◆ Assignment: Lower down are entries containing pictures. Copy exactly, without those pictures, the lines from the line with "middle tip: (162, 123)" through the line with "middle mcp: (369, 213)".

[Structured pose outputs]
• • • • • • •
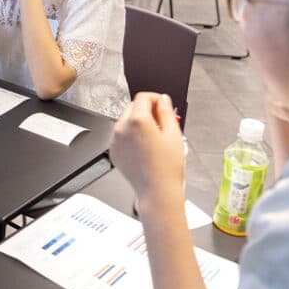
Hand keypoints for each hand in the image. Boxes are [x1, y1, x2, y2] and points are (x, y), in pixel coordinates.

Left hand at [110, 93, 185, 207]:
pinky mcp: (113, 151)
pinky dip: (131, 136)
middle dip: (147, 110)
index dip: (156, 99)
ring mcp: (115, 140)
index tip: (163, 105)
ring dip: (138, 123)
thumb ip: (167, 112)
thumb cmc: (167, 167)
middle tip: (162, 123)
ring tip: (155, 138)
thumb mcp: (174, 134)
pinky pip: (121, 136)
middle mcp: (122, 128)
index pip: (143, 97)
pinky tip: (144, 148)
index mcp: (138, 120)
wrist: (157, 191)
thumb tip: (163, 100)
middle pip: (133, 107)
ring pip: (126, 121)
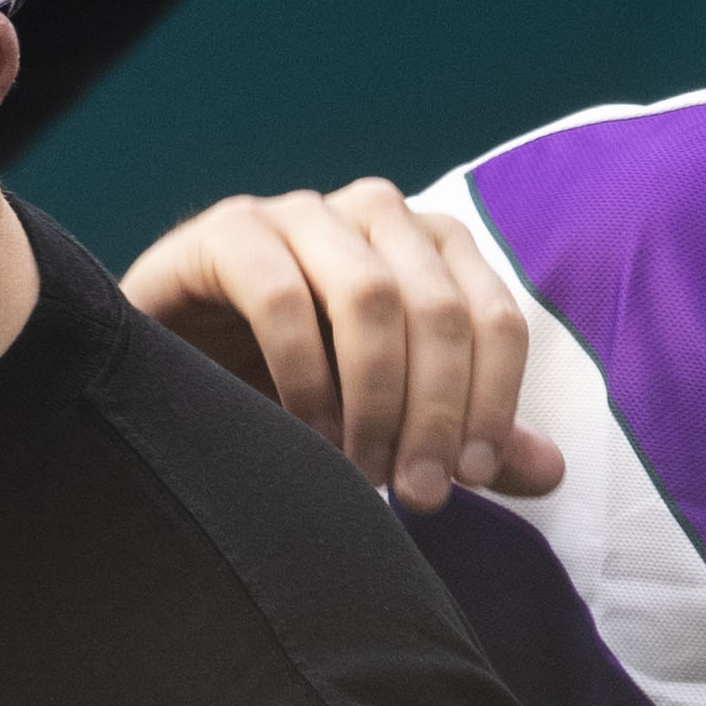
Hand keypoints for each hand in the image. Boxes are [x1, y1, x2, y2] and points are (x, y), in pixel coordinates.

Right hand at [119, 178, 563, 510]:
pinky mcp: (224, 232)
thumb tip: (549, 472)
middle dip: (433, 412)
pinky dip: (301, 374)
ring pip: (368, 295)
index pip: (492, 316)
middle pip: (436, 309)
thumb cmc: (277, 387)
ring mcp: (294, 213)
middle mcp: (369, 213)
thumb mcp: (380, 414)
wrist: (156, 366)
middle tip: (413, 493)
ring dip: (372, 395)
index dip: (492, 401)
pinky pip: (280, 296)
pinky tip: (299, 429)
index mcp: (426, 244)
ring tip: (355, 467)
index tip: (466, 479)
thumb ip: (458, 434)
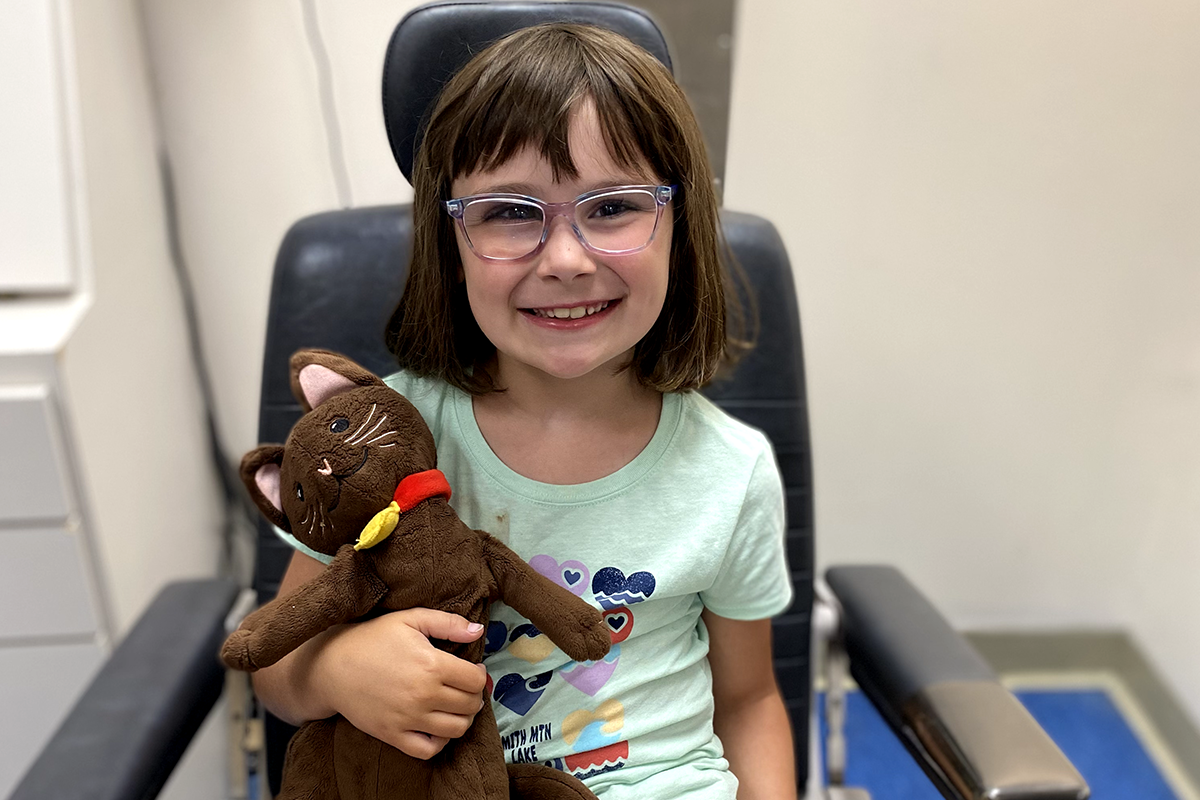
• • • • • • •
◆ Answer for the task:
middle tip: (162, 123)
ring tip: (155, 138)
thumb mcp: (174, 134)
pinky pip: (121, 136)
middle mcp: (122, 128)
index pip: (143, 97)
pinky tip: (144, 148)
index mcp: (138, 120)
wrist: (157, 191)
thumb tip: (163, 100)
middle pip: (133, 107)
ring pip: (126, 121)
Hand keypoints for each hand in the image. Boxes are [x1, y1, x2, y2] and points are (x, y), in pixel coordinates.

Right hand at [119, 178, 563, 510]:
pinky mcp: (224, 232)
thumb tip: (549, 472)
middle dip: (433, 412)
pinky dip: (301, 374)
ring pip: (368, 295)
index pip: (492, 316)
middle pip: (436, 309)
thumb cmc: (277, 387)
ring mcp: (294, 213)
middle mcp: (369, 213)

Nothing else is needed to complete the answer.